Confesso che quando ho saputo di dovermi occupare dell’ultimo Mars Volta mi sono detto: oddio, ora mi tocca più di un’ora (se mi va bene) di sincopi, urla falsettate e quant’altro in dote al combo neoprog statunitense. 

Mica li disprezzo, anzi, è solo che li conosco e dopo 4 dischi in 5 anni posso anche stilare un resoconto sull’operato dei Nostri, e dire che dopo il primo e buona parte del secondo disco, la musica dei Mars
Volta ha regalato poche sorprese proprio come certo progressive dei Seventies che si spense con l’avvento del punk. Al momento non si avvertono rivoluzioni in atto né uno stratega tipo Malcom Mclaren, eppure Cedric Bixler-Zavala e Omar Rodríguez-López vanno avanti incuranti – e stoici c’è da dire – nel propinare uno speedprog che tolto qualche momento si regge con difficoltà.

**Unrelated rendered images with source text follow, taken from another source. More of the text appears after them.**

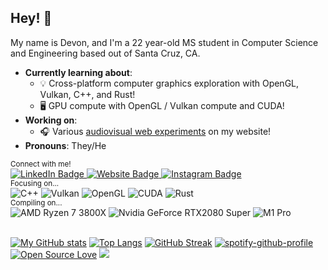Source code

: ## Hey! 👋

My name is Devon, and I'm a 22 year-old MS student in Computer Science and Engineering based out of Santa Cruz, CA.

- **Currently learning about**:
  - 💡 Cross-platform computer graphics exploration with OpenGL, Vulkan, C++, and Rust!
  - 🖥️ GPU compute with OpenGL / Vulkan compute and CUDA!
- **Working on**: 
  - 🎧 Various [audiovisual web experiments](https://www.devon.engineering/playground/) on my website!
- **Pronouns**: They/He

<div>
  <sub>Connect with me!</sub>
  <div>
    <a href="https://linkedin.com/in/devonmckee">
      <img alt="LinkedIn Badge" src="https://img.shields.io/badge/LinkedIn-0e76a8?style=flat-square&logo=linkedin&logoColor=white" />
    </a>
    <a href="https://devon.engineering">
      <img alt="Website Badge" src="https://img.shields.io/badge/Website-3b5998?style=flat-square&logo=google-chrome&logoColor=white" />
    </a>
    <a href="https://instagram.com/d.m.c.k.e.e/">
      <img alt="Instagram Badge" src="https://img.shields.io/badge/Instagram-e4405f?style=flat-square&logo=instagram&logoColor=white" />
    </a>
  </div>
</div>
<div>
  <sub>Focusing on...</sub>
  <div>
    <img alt="C++" src="https://img.shields.io/badge/-C++-00599C?style=flat-square&logo=c%2B%2B&logoColor=white" />
    <img alt="Vulkan" src="https://img.shields.io/badge/-Vulkan-AC162C?style=flat-square&logo=vulkan&logoColor=white" />
    <img alt="OpenGL" src="https://img.shields.io/badge/-OpenGL-5586A4?style=flat-square&logo=opengl&logoColor=white" />
    <img alt="CUDA" src="https://img.shields.io/badge/-CUDA-76B900?style=flat-square&logo=nvidia&logoColor=white" />
    <img alt="Rust" src="https://img.shields.io/badge/-Rust-000000?style=flat-square&logo=rust&logoColor=white" />
  </div>
</div>
<div>
  <sub>Compiling on...</sub>
  <div>
    <img alt="AMD Ryzen 7 3800X" src="https://img.shields.io/badge/AMD-Ryzen_7_3800X-ED1C24?style=flat-square&logo=amd&logoColor=white" />
    <img alt="Nvidia GeForce RTX2080 Super" src="https://img.shields.io/badge/NVIDIA-RTX%202080%20S-76B900?style=flat-square&logo=nvidia&logoColor=white" />
    <img alt="M1 Pro" src="https://img.shields.io/badge/Apple-M1%20Pro-000000?style=flat-square&logo=apple&logoColor=white" />
  </div>
</div>
<br />

[![My GitHub stats](https://github-readme-stats.vercel.app/api?username=boingboomtschak&count_private=true&show_icons=true)](https://github.com/anuraghazra/github-readme-stats)
[![Top Langs](https://github-readme-stats.vercel.app/api/top-langs/?username=boingboomtschak&layout=compact&langs_count=10&exclude_repo=boingboomtschak.github.io,resume,computer-graphics&hide=TypeScript,SCSS,CSS,HTML,Batchfile,Shell,Makefile,Lex)](https://github.com/anuraghazra/github-readme-stats)
[![GitHub Streak](http://github-readme-streak-stats.herokuapp.com?user=boingboomtschak)](https://git.io/streak-stats)
[![spotify-github-profile](https://spotify-github-profile.vercel.app/api/view?uid=dev142gold&cover_image=true&theme=novatorem)](https://github.com/kittinan/spotify-github-profile)
[![Open Source Love](https://badges.frapsoft.com/os/v3/open-source.png?v=103)](https://github.com/ellerbrock/open-source-badges/)
![](https://hit.yhype.me/github/profile?user_id=36770835)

Mi sentirei di consigliare, loro fossero al mio fianco mentre si sorseggia un buon caffé, di insistere magari sulla componente fusionlatineggiante che qui e là regala interessanti momenti come accade, in questo nuovo The Bedlam in Goliath, nella seconda parte di Aberinkula,dove anche i fiati hanno un loro perché oppure nella bella ritmica di Ilyena, e lasciar perdere cervellotiche e brutali aperture di Ouroborous e Wax Simulacra che, ripetiamo, non si reggono.

Ed è un peccato perché anche in queste tracce, come nelle restanti, si ritagliano intermezzi che potrebbero portare ad esiti diversi se solo il Santana di Soul Sacrifice che c’è in loro venisse trattato con meno furia hard-core. È poi basta con quelle urla da Plant castrato!